Are the youth the key?

Here's something I'm wondering. 

On the night He was betrayed, Christ prayed in the garden for His future church, the Bride.  He prayed that we would be one, just as the Father and He are one.  Specifically, He asked "I pray also for those who will believe in Me...that all of them may be one, Father, just as you are in Me and I am in You.  May they also be in us so that the world may believe that You have sent me. I have given them the glory that You gave Me, that they may be one as We are one, I in them and You in me.  May they be brought to complete unity to let the world know that you sent me and have loved them even as you have loved Me" (John 17:20-23)

 Did you catch that?

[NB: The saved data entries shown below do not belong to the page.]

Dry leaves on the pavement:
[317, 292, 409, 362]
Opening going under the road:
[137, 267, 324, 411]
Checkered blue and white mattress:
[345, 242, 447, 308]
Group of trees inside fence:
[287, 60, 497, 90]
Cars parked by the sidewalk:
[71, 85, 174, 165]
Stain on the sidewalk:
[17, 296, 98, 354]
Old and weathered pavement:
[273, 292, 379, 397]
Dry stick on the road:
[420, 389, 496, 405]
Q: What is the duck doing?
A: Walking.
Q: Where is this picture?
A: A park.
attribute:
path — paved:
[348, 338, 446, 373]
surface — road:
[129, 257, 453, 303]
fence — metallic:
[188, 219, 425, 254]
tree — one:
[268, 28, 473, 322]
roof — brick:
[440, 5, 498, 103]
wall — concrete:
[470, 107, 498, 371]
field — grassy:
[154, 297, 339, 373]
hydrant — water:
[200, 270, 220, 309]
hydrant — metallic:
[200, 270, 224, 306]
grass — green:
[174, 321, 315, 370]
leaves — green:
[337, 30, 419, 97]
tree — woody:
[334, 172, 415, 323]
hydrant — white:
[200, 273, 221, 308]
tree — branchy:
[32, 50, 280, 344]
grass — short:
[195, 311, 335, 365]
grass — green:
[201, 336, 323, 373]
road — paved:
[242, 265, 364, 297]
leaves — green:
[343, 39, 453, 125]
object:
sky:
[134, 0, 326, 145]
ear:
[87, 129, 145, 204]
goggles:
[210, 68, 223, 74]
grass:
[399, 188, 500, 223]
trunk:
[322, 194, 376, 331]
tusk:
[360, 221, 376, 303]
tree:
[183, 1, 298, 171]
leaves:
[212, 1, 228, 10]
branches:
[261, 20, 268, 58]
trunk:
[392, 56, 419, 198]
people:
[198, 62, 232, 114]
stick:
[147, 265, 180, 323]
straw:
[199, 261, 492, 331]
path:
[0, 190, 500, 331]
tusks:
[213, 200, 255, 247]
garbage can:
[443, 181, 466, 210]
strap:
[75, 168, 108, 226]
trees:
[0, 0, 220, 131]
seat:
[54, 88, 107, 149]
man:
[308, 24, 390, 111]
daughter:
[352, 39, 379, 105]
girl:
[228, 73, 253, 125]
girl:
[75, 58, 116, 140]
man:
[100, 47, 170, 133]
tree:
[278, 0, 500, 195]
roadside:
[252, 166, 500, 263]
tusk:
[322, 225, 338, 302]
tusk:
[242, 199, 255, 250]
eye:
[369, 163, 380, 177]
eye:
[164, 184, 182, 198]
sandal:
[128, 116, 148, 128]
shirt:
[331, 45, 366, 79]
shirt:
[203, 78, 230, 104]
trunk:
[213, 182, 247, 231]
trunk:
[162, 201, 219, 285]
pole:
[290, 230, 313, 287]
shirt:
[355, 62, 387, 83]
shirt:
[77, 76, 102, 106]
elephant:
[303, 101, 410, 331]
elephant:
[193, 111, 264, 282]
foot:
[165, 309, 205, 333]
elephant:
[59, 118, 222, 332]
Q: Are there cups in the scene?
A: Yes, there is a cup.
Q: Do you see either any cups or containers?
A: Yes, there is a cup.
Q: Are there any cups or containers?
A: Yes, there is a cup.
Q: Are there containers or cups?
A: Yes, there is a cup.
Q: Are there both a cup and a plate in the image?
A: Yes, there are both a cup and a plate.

Our oneness, our unity, is what lets the WHOLE WORLD know that the Father sent Jesus, and that the Father loves them - the world - as much as He loves Jesus.

I've said it before and I'll say it again - the key to the world coming out if it's deep, dark deception and seeing with eyes that see and hearing with ears that hear  is the  "oneness" and the Unity of the Bride, the Church. 

So are the youth the key?

On Sunday, about 40 or so interns - young people - got up on the stage and I immediately thought that they are learning gospel, evangelism, theology, church works, programs, and servanthood, but are they also learning "oneness", or how to be unified?  Are they learning how to have conflict in transformative ways, how to talk to one another when the chips are down, how to move in and out of disagreement and difference and discourse?  Who is teaching them what love your enemy means, what turn the other cheek really means, and what giving your shirt and going the extra mile are all about.  How are they learning the power of true apology and authentic forgiveness - and not just cheap grace?  How are they learning not to gossip, not to play favourites, and not to pick sides? What are they learning about acceptance and responsibility and accountability and integrity and character?

So many of the youth come from unchurched homes, and they bring with them much of the world system, including ingrained lessons from public school about globalization, one world community, and even oneness with nature and even the universe, all counterfeits to authentic community to be sure, but oddly enough, I think that makes them very very teachable when it comes to church unity.   It makes them open, I suspect, to learning Jesus "Third Way" of restorative practice, justice and conflict transformation.  Maybe, because of desensitization to violence and conflict in the home, the youth aren't nearly so inclined to be afraid of conflict the way some older "good Christians who never fight" are (you know, the ones who believe "blessed are the peacemakers" actually means "blessed are the peacefakers" so that all their pain goes underground only to emerge later on more destructive than ever)

 Moreover, maybe the youth are the perfect candidates to learn how to lean into conflict in ways that are unifying because they're just plain lonely, connected by technology and personality cults, but not to eachother through the heart and with mutual purpose.  Could it be this  so called "lost", emotionally disconnected, unchurched generation of insecure, entertained and entitled kids are the very ones most willing to humble themselves and put others first in community only because being the offspring of the "me generation" has shown them that "me, me, me" is not all that it was cracked up to be? 

When we let go of "me" and "mine" and our position, we are more inclined to hear and know the other, and when we hear and know the other, we are more inclined to want community - common unity - with the other.  So maybe the youth - that generation that we older people tend to dismiss as vain and shallow, lazy and entitled - have all that is needed to become, finally, the one, truly unified Body of Christ on earth, which is, they have no pre-conceived notions, assumptions  or expectations on what it means to be a "good Christian", so they can instead get down to the business of being an authentic one, and in THAT unity, the world will know that the Father sent Him.